- PAGE EXCERPT:
+ + + +
SECTION XI – DEFINITIONS

The following definitions shall apply only to this Floodplain Management Ordinance, and shall not be affected by the provisions of any other ordinance of the Town of Harrisville.

“Area of Special Flood Hazard”is the land in the floodplain within the Town of Harrisville subject to a one percent or greater possibility of flooding in any given year.  The area is designated as Zone A on the FIRM.

“Base Flood”means the flood having a one percent possibility of being equaled or exceeded in any given year.

“Basement”means any area of a building having its floor sub-grade on all sides.

“Building”(See “structure.”)

“Development”means any manmade change to improved or unimproved real estate, including but not limited to buildings or other structures, mining, dredging, filling, grading, paving, excavating or drilling operation or storage of equipment or materials.

“FEMA”means the Federal Emergency Management Agency.

“Flood”or “Flooding”means a general and temporary condition of partial or complete inundation of normally dry land areas from: 1) the overflow of inland or tidal waters; or 2) the unusual and rapid accumulation or runoff of surface waters from any source.
+ + + +
- DATA:

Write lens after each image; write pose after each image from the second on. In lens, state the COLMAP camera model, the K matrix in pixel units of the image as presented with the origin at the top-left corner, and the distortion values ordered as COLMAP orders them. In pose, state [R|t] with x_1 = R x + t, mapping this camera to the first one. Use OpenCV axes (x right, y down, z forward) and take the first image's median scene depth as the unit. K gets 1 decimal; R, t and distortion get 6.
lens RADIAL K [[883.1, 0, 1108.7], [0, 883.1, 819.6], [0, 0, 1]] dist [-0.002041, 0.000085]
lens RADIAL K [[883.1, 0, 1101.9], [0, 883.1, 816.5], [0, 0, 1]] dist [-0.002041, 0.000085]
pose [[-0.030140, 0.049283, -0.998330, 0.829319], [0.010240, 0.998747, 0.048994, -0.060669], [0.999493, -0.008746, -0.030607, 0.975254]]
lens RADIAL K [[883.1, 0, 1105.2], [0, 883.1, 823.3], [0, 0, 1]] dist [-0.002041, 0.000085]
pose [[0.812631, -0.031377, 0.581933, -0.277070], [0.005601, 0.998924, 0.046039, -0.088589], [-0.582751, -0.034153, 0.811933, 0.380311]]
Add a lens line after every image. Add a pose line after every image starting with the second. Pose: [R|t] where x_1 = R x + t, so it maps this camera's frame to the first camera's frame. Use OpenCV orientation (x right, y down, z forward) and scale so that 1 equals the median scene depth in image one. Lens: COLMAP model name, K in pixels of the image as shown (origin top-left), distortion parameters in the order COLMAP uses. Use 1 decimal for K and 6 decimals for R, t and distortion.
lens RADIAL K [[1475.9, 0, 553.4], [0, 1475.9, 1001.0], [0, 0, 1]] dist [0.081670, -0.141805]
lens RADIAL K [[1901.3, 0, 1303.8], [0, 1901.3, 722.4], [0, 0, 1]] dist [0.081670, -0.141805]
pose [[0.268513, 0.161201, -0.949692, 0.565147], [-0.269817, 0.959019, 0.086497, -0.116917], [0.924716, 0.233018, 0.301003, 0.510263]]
+ + + +
- EXPLORE THE MATERIAL:
(1) In the floodplain ordinance definitions, which zone on the FIRM designates the Area of Special Flood Hazard?
(2) Pick up the floodplain ordinance definitions after the entry for "Flood" or "Flooding" and write the next several definitions in the same alphabetical order and format.

- EXERCISE ANSWERS:
(1) Zone A

(2)
“Flood Insurance Rate Map” (FIRM)means an official map of a community, on which the Administrator has delineated both the special hazard areas and the risk premium zones applicable to the community.

“Flood Insurance Study” (FIS)means an examination, evaluation and determination of flood hazards and, if appropriate, corresponding water surface elevations, or an examination, evaluation and determination of mudslide (i.e. mudflow) and/or flood-related erosion hazards.

“Floodplain”or “Flood prone area”means any land area susceptible to being inundated by water from any source. (See definition of “Flooding”)

“Flood proofing”means any combination of structural and nonstructural additions, changes, or adjustments to structures that reduce or eliminate flood damage to real estate or improved real property, water and sanitation facilities, structures and their contents.

“Floodway”:  See “Regulatory Floodway”

“Functionally dependent use”means a use that cannot perform its intended purpose unless it is located or carried out in close proximity to water.  The term includes only docking and port facilities that are necessary for the loading/unloading of cargo or passengers, and ship building/repair facilities but does not include long-term storage or related manufacturing facilities.

“Highest adjacent grade”means the highest natural elevation of the ground surface prior to construction next to the proposed walls of a structure.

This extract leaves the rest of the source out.